Permission to hold issue-centered rallies in Central Park has been met with increasingly stiff resistance from the city. In 2004, the organization United for Peace and Justice wanted to hold a rally on the Great Lawn during the Republican National Convention. The City denied UFPJ's application for a permit, stating that such a mass gathering would be harmful to the grass, and that such damage would make it harder to collect private donations to maintain the Park. Courts upheld the refusal.
Since the 1960s, there has been a grassroots campaign to restore the park's loop drives to their original car-free state. Over the years, the number of car-free hours has increased, though a full closure is currently resisted by the New York City Department of Transportation.
The Central Park Medical Unit is an all-volunteer ambulance service that provides completely free emergency medical service to patrons of Central Park and the surrounding streets. CPMU also operates a rapid-response bike patrol, particularly during major events such as the New York City Marathon, the 1998 Goodwill Games, and concerts in the park.

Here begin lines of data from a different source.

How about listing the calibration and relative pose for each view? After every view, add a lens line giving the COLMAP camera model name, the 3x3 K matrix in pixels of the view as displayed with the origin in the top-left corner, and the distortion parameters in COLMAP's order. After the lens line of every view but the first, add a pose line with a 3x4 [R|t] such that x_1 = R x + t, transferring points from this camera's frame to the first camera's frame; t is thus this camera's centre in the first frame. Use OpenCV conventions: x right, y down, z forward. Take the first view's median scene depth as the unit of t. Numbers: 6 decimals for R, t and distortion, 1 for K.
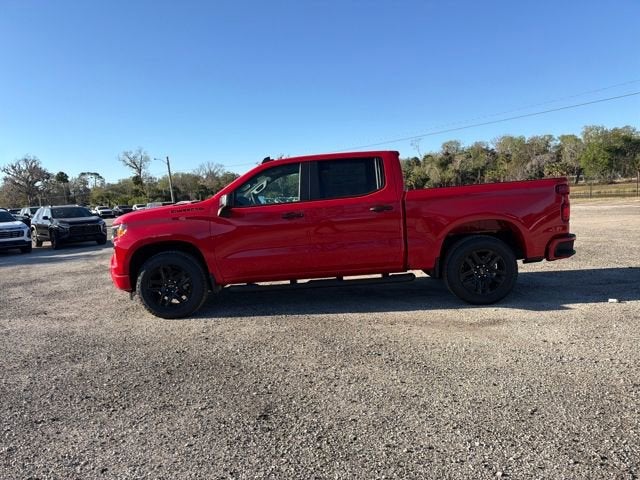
lens RADIAL K [[445.0, 0, 316.3], [0, 445.0, 243.1], [0, 0, 1]] dist [0.081277, -0.104409]
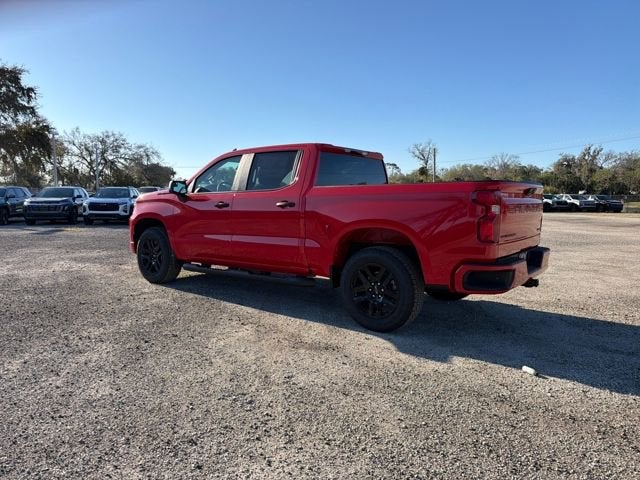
lens RADIAL K [[444.3, 0, 315.4], [0, 444.3, 238.6], [0, 0, 1]] dist [0.088810, -0.117839]
pose [[0.803189, 0.119546, -0.583606, 0.700450], [-0.114356, 0.992379, 0.045897, -0.052131], [0.584645, 0.029875, 0.810739, 0.257769]]
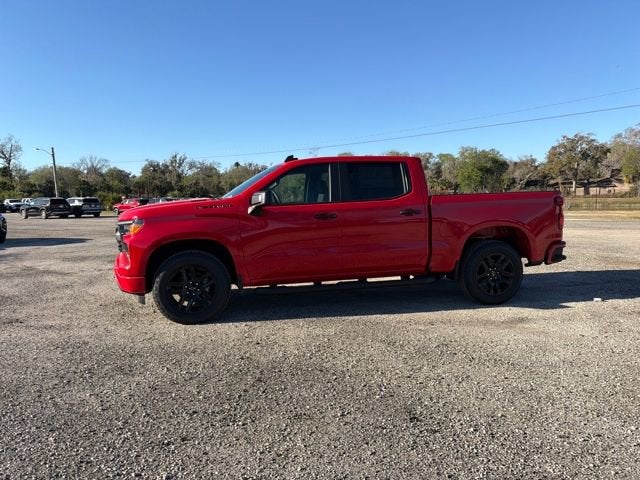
lens RADIAL K [[445.0, 0, 316.3], [0, 445.0, 243.1], [0, 0, 1]] dist [0.081277, -0.104409]
pose [[0.971928, 0.019643, 0.234456, -0.282993], [-0.017148, 0.999773, -0.012677, 0.009539], [-0.234652, 0.008301, 0.972044, 0.046120]]
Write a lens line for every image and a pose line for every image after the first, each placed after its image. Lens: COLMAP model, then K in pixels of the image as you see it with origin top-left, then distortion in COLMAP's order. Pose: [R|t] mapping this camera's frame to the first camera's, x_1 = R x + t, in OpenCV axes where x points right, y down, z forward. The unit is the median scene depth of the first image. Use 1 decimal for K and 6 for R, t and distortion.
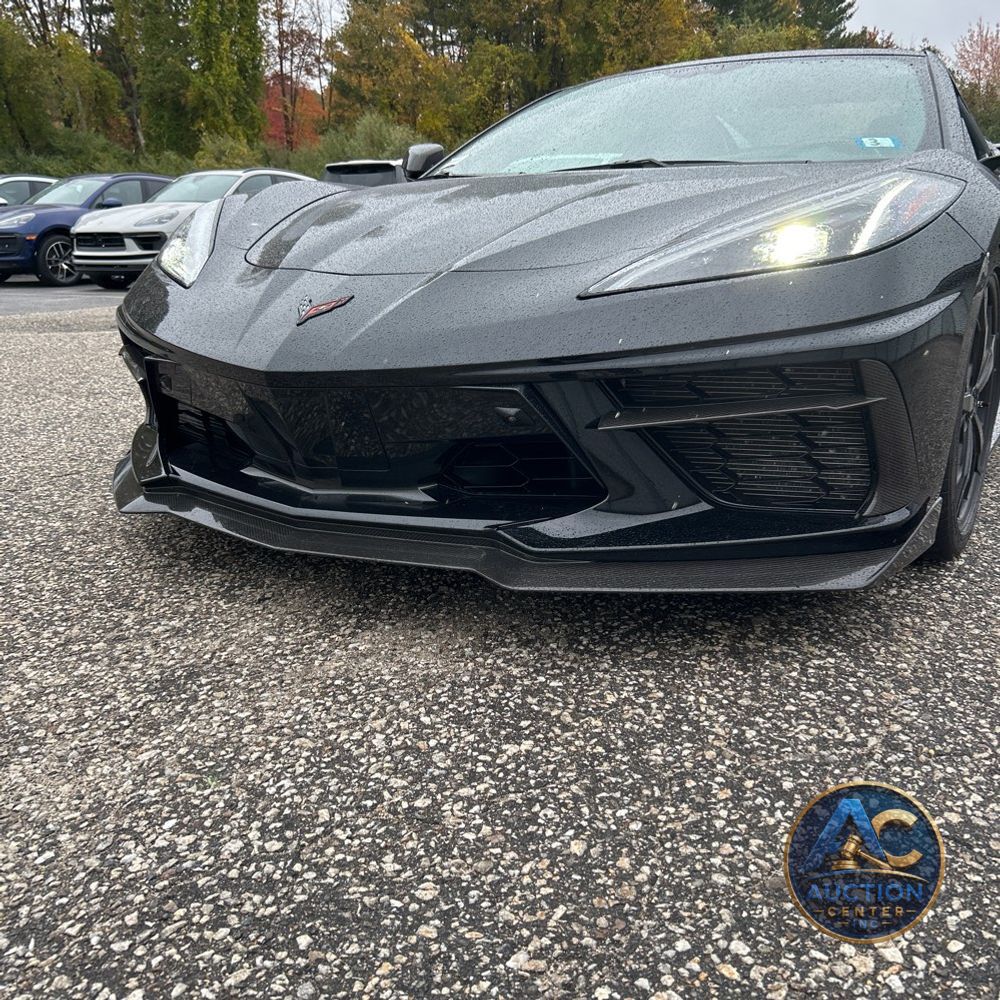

Central Park has one of the largest remaining stands of American Elms in the northeastern U.S., 1700 of them, protected by their isolation from Dutch Elm Disease. Central Park was the site of the unfortunate unleashing of starlings in North America (cf. Invasive species). Central Park is a popular birding spot during spring and fall migration, when birds flying over Manhattan are attracted to the prominent oasis. Over a quarter of all the bird species found in the United States have been seen in Central Park. The Red-tailed hawk known as Pale Male was the object of much attention by the media, the ornithologist-author Marie Winn and other Central Park birdwatchers. There are 215 bird species in New York City's Central Park.
In 2002 a new genus and species of centipede was discovered in Central Park. The centipede is about four-tenths of an inch (10 mm) long, making it one of the smallest in the world. It is named Nannarrup hoffmani (after the man who discovered it) and lives in the park's leaf litter, the crumbling organic debris that accumulates under the trees.
Since the late 1990s, the Central Park Conservancy, the United States Department of Agriculture, and several city and state agencies have been fighting an infestation of the Asian long-horned beetle, which has been reported in Brooklyn, Queens, and Manhattan, including some parts of Central Park. The beetle, which likely was accidentally shipped from its native China in an untreated shipping crate, has no natural predators in the United States and the fight to contain its infestation has been very expensive. The beetle infests trees by boring a hole in them to deposit its eggs, at which point the only way to end the infestation is to destroy the tree.
On June 11, 2000, following the Puerto Rican Day Parade, gangs of drunken men groped and sexually assaulted women in the park. Several arrests were made shortly after the attacks, but it was not until 2006 that a civil suit against the city for failing to provide police protection was finally settled. ,
Central Park constitutes its own United States census tract, number 143. According to Census 2000, the park's population is eighteen persons, twelve male and six female, with a median age of 38.5 years, and a household size of 2.33, over 3 households.